Safety of occupants in a vehicle is an important concern to manufacturers and occupants of the vehicles. The manufacturers have disposed seat belts, some partially or wholly inflatable, and inflatable air bags in the vehicles to protect the occupants when collisions involving the vehicle occur. An inflatable member (this term is used herein to include an air bag as) becomes inflated upon the occurrence of a collision involving a vehicle to reduce the occupant's velocity below unacceptable rates and to limit the occupant's movement to enhance the occupant's safety. Many manufacturers have started to provide inflatable members for occupants seated in a front seat.
Perhaps the most significant consideration in a vehicle containing an inflatable member relates to the fact that such a member cannot begin to restrain the occupant's motion during the vehicle collision until the occupant has moved into engagement with such member. Particularly in the case of side protecting air bags, which are typically deployed between the door and the occupant, only a short time is available between the impact and when the occupant begins to move.
The amount of the pyrotechnic material required in the inflators of the prior art have been roughly between fifty percent (50%) to one hundred percent (100%) more than the pyrotechnic material used in the inflator of this invention. As a result, acceptable packaging of the inflatable member and the inflator within a vehicle has been difficult in the prior art.
The configuration and composition of the combustible materials used in existing inflators have also produced relatively slow inflation systems. These slow inflation systems, while sometimes useful for frontal air bags, have not been useful for inflatable seat belts and side impact protection systems since such restraints have to deploy in less than one-fifth of the time for the deployment of a typical air bag.
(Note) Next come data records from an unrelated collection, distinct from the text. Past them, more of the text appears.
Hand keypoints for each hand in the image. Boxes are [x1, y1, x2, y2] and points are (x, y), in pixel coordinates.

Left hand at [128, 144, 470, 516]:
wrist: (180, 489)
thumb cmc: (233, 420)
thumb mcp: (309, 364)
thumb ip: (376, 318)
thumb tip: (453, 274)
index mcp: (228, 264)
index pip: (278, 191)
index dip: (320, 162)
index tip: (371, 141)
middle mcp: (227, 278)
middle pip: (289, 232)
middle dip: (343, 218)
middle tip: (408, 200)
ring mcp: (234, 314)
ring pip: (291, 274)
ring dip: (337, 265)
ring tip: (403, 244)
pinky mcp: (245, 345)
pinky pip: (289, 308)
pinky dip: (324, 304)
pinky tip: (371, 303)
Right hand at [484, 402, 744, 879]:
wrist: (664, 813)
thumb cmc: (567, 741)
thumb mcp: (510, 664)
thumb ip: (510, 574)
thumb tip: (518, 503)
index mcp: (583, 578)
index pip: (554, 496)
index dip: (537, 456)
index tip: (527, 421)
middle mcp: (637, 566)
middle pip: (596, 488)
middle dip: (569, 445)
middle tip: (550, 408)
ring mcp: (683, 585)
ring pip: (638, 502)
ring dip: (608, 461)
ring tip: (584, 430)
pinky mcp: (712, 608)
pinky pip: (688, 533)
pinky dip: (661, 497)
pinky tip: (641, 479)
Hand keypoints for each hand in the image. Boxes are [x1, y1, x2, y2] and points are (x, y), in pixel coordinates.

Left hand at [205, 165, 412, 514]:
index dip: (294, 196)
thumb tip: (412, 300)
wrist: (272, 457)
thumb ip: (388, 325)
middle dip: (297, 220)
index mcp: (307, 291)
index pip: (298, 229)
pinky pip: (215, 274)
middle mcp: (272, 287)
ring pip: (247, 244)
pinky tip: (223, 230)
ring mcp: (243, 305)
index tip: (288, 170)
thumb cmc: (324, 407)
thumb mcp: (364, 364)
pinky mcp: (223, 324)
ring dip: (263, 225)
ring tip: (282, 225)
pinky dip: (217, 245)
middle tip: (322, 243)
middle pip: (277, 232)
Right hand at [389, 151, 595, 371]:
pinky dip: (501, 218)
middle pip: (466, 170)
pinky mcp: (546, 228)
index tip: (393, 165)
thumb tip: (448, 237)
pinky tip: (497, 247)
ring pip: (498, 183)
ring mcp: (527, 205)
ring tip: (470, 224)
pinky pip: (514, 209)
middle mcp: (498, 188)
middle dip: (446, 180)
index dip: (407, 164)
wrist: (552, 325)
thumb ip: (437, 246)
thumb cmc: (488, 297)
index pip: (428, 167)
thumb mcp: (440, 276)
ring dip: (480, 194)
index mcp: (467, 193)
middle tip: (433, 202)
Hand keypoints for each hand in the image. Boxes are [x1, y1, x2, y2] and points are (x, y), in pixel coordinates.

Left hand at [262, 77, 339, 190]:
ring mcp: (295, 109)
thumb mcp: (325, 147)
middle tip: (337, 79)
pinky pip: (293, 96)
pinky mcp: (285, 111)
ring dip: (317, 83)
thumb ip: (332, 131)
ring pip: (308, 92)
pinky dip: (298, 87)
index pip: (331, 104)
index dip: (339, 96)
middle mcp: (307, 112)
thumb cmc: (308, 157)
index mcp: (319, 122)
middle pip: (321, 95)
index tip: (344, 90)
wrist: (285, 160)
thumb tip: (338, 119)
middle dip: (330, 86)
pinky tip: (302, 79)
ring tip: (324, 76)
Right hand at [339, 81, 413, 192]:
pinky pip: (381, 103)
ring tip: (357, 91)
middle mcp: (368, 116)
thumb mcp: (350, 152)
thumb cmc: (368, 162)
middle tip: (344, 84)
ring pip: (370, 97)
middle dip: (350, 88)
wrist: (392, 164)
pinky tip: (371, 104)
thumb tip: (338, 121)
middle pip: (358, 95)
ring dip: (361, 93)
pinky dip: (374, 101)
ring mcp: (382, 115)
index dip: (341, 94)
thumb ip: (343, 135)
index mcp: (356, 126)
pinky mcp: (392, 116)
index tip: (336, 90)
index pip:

This has been necessitated by the fact that the inflatable belt and the inflatable side bag have to provide occupant protection in much less time than is available for frontal impact air bags. Furthermore, the deceleration distances involved in a side collision and the time interval between the initiation of the side impact against the vehicle and the striking of the occupant against an interior vehicle surface are greatly reduced relative to the distance and time for a front impact.
The combustible materials for some of these systems have also required filters to collect the solid particulates that are produced. The solid particulates required to be filtered in such prior art systems have been excessive. Other systems have been required to utilize relatively large pyrotechnic grains. These grains have been of such size that grain fracture and cracking have occurred and have caused variations in the combustion surface, thereby detrimentally affecting the burning rates within the grains and hence operating pressure and the inflation time.
Furthermore, when large grains have been utilized with slow burning rates, the variations in performance over the range of operating temperatures have been undesirably large. For example, assuming a 40-50 millisecond function time, the changes in the burning rate of the pyrotechnic material have caused the function time of the inflator to vary by approximately .+-.20% when the temperature has been varied between 175.degree. F. and -65.degree. F. This has resulted from changes in the burning rate of the pyrotechnic material with variations in the operating temperature. This considerable percentage change in the burning rate has produced a change in overall function time of approximately 15-20 milliseconds, an appreciable portion of the time available to an air bag to decelerate the movement of the occupant. This change in overall function has produced a resultant variation in occupant protection.
Collisions involving a vehicle at the side of the vehicle are potentially more dangerous than collisions involving a vehicle at the front of the vehicle. one reason is that the vehicle offers very little protection to the occupant when the collision occurs at the side of the vehicle. This results from the fact that only a thin sheet of material defining the side of the vehicle protects the occupant from a collision involving the side of the vehicle.
It has taken years for car manufacturers to accept that inflatable bags should be included in vehicles. The car manufacturers have concentrated on providing inflatable bags to protect the driver and sometimes the other occupant in the front seat from collisions involving the front of the vehicle. The car manufacturers have not concentrated nearly as much in providing an inflatable bag which will satisfactorily protect the driver and the other occupants against side collisions.
In co-pending application Ser. No. 08/587,773 filed on Dec. 22, 1995, for a "System Including an Inflatable Member and an Inflator for Protecting an Occupant in a Vehicle Upon a Collision Involving the Vehicle and Method of Inflating the Member" and assigned of record to the assignee of record of this application, I disclose and claim a system which overcomes the disadvantages and deficiencies discussed above, particularly for front end collisions. The construction and operation of the different sub-assemblies or components in the system of this invention are supplemented by my co-pending application Ser. No. 08/587,773 filed Dec. 22, 1995 which is incorporated in this application by reference.
Prior side air bags proposed have included the air bag arrangements of U.S. Pat. Nos. 5,496,061, 5,464,246, 5,322,322, and 5,282,648.